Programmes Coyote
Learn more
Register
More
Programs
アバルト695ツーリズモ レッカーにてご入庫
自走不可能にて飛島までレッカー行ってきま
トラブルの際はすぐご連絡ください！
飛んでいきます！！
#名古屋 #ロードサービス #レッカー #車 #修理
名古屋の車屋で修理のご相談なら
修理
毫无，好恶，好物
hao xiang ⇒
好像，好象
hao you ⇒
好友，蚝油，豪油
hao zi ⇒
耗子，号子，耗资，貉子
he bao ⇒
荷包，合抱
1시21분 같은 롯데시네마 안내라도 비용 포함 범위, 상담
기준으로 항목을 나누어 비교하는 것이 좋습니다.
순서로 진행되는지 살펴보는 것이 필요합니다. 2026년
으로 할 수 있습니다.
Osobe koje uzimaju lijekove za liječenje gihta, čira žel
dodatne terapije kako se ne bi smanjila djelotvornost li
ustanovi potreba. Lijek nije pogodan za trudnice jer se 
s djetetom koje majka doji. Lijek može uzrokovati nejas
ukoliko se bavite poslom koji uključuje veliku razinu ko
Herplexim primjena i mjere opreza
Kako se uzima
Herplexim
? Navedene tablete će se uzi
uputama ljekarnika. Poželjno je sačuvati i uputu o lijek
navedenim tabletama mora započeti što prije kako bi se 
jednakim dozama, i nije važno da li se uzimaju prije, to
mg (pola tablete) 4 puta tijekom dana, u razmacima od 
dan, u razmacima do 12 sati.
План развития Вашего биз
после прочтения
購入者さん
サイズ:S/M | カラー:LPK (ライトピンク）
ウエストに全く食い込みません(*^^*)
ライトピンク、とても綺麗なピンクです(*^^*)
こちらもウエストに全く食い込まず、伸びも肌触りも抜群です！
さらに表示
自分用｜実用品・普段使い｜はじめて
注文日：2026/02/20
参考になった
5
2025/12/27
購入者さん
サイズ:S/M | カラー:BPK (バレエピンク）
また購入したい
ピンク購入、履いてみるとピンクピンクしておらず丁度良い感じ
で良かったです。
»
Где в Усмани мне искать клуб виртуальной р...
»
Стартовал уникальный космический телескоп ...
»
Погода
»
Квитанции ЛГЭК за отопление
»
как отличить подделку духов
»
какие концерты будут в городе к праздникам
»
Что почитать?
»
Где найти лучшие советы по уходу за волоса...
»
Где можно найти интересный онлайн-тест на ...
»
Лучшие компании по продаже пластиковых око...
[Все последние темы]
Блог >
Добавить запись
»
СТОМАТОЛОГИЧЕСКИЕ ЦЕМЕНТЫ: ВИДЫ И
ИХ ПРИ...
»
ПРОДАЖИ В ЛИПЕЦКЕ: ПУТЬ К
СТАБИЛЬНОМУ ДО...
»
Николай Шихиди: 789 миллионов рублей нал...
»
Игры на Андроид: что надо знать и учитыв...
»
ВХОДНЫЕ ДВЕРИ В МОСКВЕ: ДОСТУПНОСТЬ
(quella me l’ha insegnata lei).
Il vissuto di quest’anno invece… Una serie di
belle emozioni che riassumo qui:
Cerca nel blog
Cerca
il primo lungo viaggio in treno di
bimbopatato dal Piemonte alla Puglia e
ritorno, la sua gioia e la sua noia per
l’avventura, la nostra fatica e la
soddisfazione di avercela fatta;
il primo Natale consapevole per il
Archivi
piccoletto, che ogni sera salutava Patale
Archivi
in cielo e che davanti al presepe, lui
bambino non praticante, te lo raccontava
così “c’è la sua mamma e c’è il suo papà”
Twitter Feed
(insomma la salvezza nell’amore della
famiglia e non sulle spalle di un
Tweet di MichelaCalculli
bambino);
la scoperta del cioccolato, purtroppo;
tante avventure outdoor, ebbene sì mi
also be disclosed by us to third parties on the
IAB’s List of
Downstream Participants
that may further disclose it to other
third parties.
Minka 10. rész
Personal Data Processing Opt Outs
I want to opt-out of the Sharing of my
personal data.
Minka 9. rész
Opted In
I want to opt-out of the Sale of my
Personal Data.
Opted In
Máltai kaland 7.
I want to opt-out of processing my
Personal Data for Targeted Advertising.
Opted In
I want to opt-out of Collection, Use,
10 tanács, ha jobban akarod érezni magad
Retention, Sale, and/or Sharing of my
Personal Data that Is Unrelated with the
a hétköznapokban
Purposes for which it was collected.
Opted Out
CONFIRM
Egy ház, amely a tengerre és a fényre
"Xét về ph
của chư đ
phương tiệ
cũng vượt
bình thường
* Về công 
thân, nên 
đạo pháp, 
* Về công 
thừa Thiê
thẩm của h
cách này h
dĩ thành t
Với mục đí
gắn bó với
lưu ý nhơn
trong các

▸ **To-do item**
Set every line of the data down again, word for word.

▸ **Answer to the problem**
Programmes Coyote
Learn more
Register
More
Programs
アバルト695ツーリズモ レッカーにてご入庫
自走不可能にて飛島までレッカー行ってきま
トラブルの際はすぐご連絡ください！
飛んでいきます！！
#名古屋 #ロードサービス #レッカー #車 #修理
名古屋の車屋で修理のご相談なら
修理
毫无，好恶，好物
hao xiang ⇒
好像，好象
hao you ⇒
好友，蚝油，豪油
hao zi ⇒
耗子，号子，耗资，貉子
he bao ⇒
荷包，合抱
1시21분 같은 롯데시네마 안내라도 비용 포함 범위, 상담
기준으로 항목을 나누어 비교하는 것이 좋습니다.
순서로 진행되는지 살펴보는 것이 필요합니다. 2026년
으로 할 수 있습니다.
Osobe koje uzimaju lijekove za liječenje gihta, čira žel
dodatne terapije kako se ne bi smanjila djelotvornost li
ustanovi potreba. Lijek nije pogodan za trudnice jer se 
s djetetom koje majka doji. Lijek može uzrokovati nejas
ukoliko se bavite poslom koji uključuje veliku razinu ko
Herplexim primjena i mjere opreza
Kako se uzima
Herplexim
? Navedene tablete će se uzi
uputama ljekarnika. Poželjno je sačuvati i uputu o lijek
navedenim tabletama mora započeti što prije kako bi se 
jednakim dozama, i nije važno da li se uzimaju prije, to
mg (pola tablete) 4 puta tijekom dana, u razmacima od 
dan, u razmacima do 12 sati.
План развития Вашего биз
после прочтения
購入者さん
サイズ:S/M | カラー:LPK (ライトピンク）
ウエストに全く食い込みません(*^^*)
ライトピンク、とても綺麗なピンクです(*^^*)
こちらもウエストに全く食い込まず、伸びも肌触りも抜群です！
さらに表示
自分用｜実用品・普段使い｜はじめて
注文日：2026/02/20
参考になった
5
2025/12/27
購入者さん
サイズ:S/M | カラー:BPK (バレエピンク）
また購入したい
ピンク購入、履いてみるとピンクピンクしておらず丁度良い感じ
で良かったです。
»
Где в Усмани мне искать клуб виртуальной р...
»
Стартовал уникальный космический телескоп ...
»
Погода
»
Квитанции ЛГЭК за отопление
»
как отличить подделку духов
»
какие концерты будут в городе к праздникам
»
Что почитать?
»
Где найти лучшие советы по уходу за волоса...
»
Где можно найти интересный онлайн-тест на ...
»
Лучшие компании по продаже пластиковых око...
[Все последние темы]
Блог >
Добавить запись
»
СТОМАТОЛОГИЧЕСКИЕ ЦЕМЕНТЫ: ВИДЫ И
ИХ ПРИ...
»
ПРОДАЖИ В ЛИПЕЦКЕ: ПУТЬ К
СТАБИЛЬНОМУ ДО...
»
Николай Шихиди: 789 миллионов рублей нал...
»
Игры на Андроид: что надо знать и учитыв...
»
ВХОДНЫЕ ДВЕРИ В МОСКВЕ: ДОСТУПНОСТЬ
(quella me l’ha insegnata lei).
Il vissuto di quest’anno invece… Una serie di
belle emozioni che riassumo qui:
Cerca nel blog
Cerca
il primo lungo viaggio in treno di
bimbopatato dal Piemonte alla Puglia e
ritorno, la sua gioia e la sua noia per
l’avventura, la nostra fatica e la
soddisfazione di avercela fatta;
il primo Natale consapevole per il
Archivi
piccoletto, che ogni sera salutava Patale
Archivi
in cielo e che davanti al presepe, lui
bambino non praticante, te lo raccontava
così “c’è la sua mamma e c’è il suo papà”
Twitter Feed
(insomma la salvezza nell’amore della
famiglia e non sulle spalle di un
Tweet di MichelaCalculli
bambino);
la scoperta del cioccolato, purtroppo;
tante avventure outdoor, ebbene sì mi
also be disclosed by us to third parties on the
IAB’s List of
Downstream Participants
that may further disclose it to other
third parties.
Minka 10. rész
Personal Data Processing Opt Outs
I want to opt-out of the Sharing of my
personal data.
Minka 9. rész
Opted In
I want to opt-out of the Sale of my
Personal Data.
Opted In
Máltai kaland 7.
I want to opt-out of processing my
Personal Data for Targeted Advertising.
Opted In
I want to opt-out of Collection, Use,
10 tanács, ha jobban akarod érezni magad
Retention, Sale, and/or Sharing of my
Personal Data that Is Unrelated with the
a hétköznapokban
Purposes for which it was collected.
Opted Out
CONFIRM
Egy ház, amely a tengerre és a fényre
"Xét về ph
của chư đ
phương tiệ
cũng vượt
bình thường
* Về công 
thân, nên 
đạo pháp, 
* Về công 
thừa Thiê
thẩm của h
cách này h
dĩ thành t
Với mục đí
gắn bó với
lưu ý nhơn
trong các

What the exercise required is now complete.